While this may be a working method for small datasets, it clearly is not substantial
here.
| Tree creation time | Search time | DArray conversion | Tree Deletion | |
| Tosser II (Steven) | 00.415105s | 00.000011s | 00.027074s | 00.035057s |
| Tosser II (Alastair) | 00.556005s | 00.000013s | 09.538365s | 09.418940s |
| Tosser I (Chris) | *FAILED* | *FAILED* | *FAILED* | *FAILED* |
ROUND 3: 23,823 unsorted items (2,111KB)
| Tree creation time | Search time | DArray conversion | Tree Deletion | |
| Tosser II (Steven) | 00.090151s | 00.000003s | 00.007964s | 00.008738s |
| Tosser II (Alastair) | 00.117588s | 00.000010s | 00.472753s | 00.441949s |
| Tosser I (Chris) | 00.195050s | 00.000003s | 01.862227s | 01.862373s |
ROUND 4: 120,420 unsorted items (10,272KB)
NOTE: Tosser v1.x takes a significant amount of time to convert
to a DArray in preparation for deletion. The red-black tree is
much faster at deletion because it has no need to convert to a
DArray.
| Tree creation time | Search time | DArray conversion | Tree Deletion | |
| Tosser II (Steven) | 00.494684s | 00.000007s | 00.038732s | 00.051472s |
| Tosser II (Alastair) | 00.639059s | 00.000013s | 09.297594s | 09.261480s |
| Tosser I (Chris) | 00.595013s | 00.000011s | 44.762491s | 44.698571s |
In every case, the red-black tree either wins or (in one case) ties with the binary search tree. It's also notable that the BTree class failed when trying round 2. In all 4 rounds, the red-black tree shows to be the best implementation.

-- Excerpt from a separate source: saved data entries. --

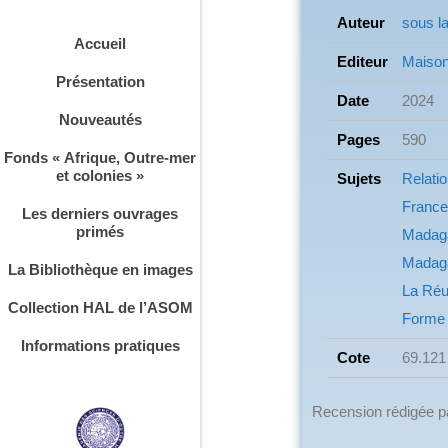
Auteur
sous l
Accueil
Editeur
Maison
Présentation
Date
2024
Nouveautés
Pages
590
Fonds « Afrique, Outre-mer
et colonies »
Sujets
Relati
France
Les derniers ouvrages
primés
Madag
Madag
La Bibliothèque en images
La Réun
Collection HAL de l’ASOM
Forme 
Informations pratiques
Cote
69.121
Recension rédigée 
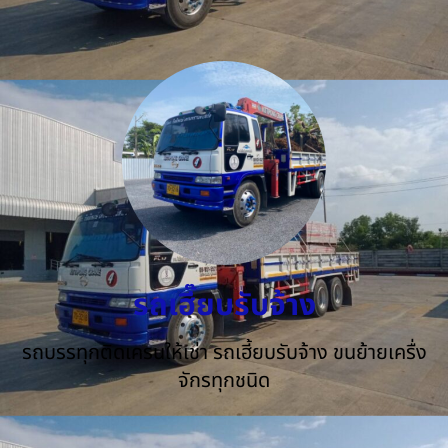
รถเฮี๊ยบรับจ้าง
รถบรรทุกติดเครนให้เช่า รถเฮี้ยบรับจ้าง ขนย้ายเครื่ง
จักรทุกชนิด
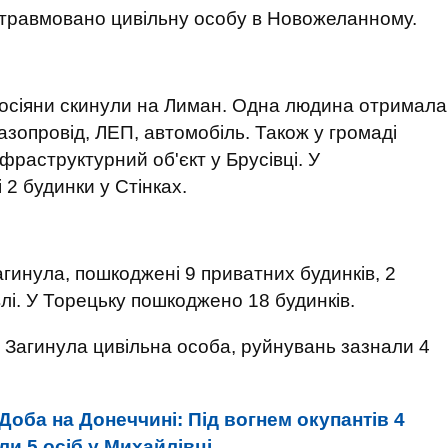
 травмовано цивільну особу в Новожеланному.
осіяни скинули на Лиман. Одна людина отримала
азопровід, ЛЕП, автомобіль. Також у громаді
фраструктурний об'єкт у Брусівці. У
 2 будинки у Стінках.
гинула, пошкоджені 9 приватних будинків, 2
влі. У Торецьку пошкоджено 18 будинків.
. Загинула цивільна особа, руйнувань зазнали 4
Доба на Донеччині: Під вогнем окупантів 4
ли 5 осіб у Михайлівці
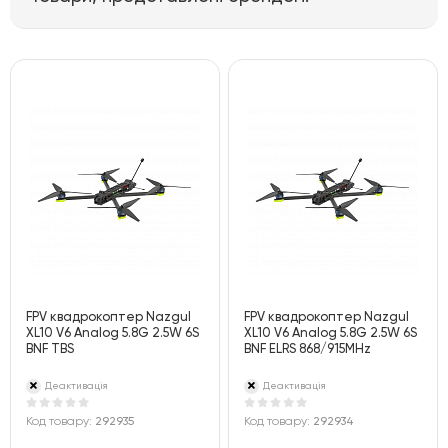
FPV квадрокоптер Nazgul
FPV квадрокоптер Nazgul
XL10 V6 Analog 5.8G 2.5W 6S
XL10 V6 Analog 5.8G 2.5W 6S
BNF TBS
BNF ELRS 868/915MHz
Деактивація
Деактивація
Код товару:
292935
Код товару:
292934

The main reason the red-black tree does so well with presorted data is because the red-black tree maintains the balance of all the nodes. When you have an unbalanced tree, it takes (at worst) O(n) time to find the result. In a red-black tree, it always takes (at worst) O(log n) time to find the result. I will now explain this.
B-trees are almost always fast with randomly-ordered data. Below is a diagram
of a well-balanced binary search tree. In such a case, in order to get to the
worst-case node 'a', which is furthest from the root node 'e', it takes three
hops to reach the desired node. Note that there are eight items in this tree.

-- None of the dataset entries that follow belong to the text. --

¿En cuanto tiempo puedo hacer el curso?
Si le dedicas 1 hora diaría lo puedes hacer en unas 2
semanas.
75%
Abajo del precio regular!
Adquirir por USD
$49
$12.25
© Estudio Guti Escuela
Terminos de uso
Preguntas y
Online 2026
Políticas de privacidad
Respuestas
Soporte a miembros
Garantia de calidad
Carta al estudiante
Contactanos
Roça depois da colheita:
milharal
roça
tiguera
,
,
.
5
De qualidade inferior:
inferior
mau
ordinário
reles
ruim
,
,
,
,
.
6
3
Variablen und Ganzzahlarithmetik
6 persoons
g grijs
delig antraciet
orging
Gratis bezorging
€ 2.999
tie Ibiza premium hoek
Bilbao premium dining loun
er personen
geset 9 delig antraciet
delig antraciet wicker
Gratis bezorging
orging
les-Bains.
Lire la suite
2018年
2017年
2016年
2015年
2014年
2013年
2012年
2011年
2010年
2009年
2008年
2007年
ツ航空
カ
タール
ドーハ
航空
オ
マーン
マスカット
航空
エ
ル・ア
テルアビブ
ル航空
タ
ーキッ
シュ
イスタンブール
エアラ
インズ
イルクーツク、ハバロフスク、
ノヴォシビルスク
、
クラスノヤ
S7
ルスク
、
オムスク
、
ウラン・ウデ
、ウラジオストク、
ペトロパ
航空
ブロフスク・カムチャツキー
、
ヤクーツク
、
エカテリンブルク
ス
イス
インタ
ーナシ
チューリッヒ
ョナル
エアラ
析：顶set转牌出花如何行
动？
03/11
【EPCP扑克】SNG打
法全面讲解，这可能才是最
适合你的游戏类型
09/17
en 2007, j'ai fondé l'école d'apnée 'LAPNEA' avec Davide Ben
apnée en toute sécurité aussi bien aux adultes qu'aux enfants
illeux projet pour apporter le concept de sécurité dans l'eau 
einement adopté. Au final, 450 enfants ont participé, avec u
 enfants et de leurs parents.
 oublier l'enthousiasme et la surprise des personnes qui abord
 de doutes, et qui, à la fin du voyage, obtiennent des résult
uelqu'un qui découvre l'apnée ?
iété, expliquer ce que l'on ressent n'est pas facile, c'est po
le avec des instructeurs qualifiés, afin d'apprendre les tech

Below, a very unbalanced binary search tree, which has to go through the
nodes in order (as if it were a linked list) to find the worst-case requested
data (which would be node 'e' for this diagram). It takes four hops to get to
node 'e', even though there are only five items in the list. The best balance
for this tree would be to have node 'c' as the root node, whereas it would take
only two hops to get to the worst-case nodes of 'a' or 'e'.
When you add data in an order, the normal B-tree becomes horribly unbalanced. This is referred to as a degenerate tree. Since red-black trees maintain a balance, there is not as much node-hopping to locate the specified data.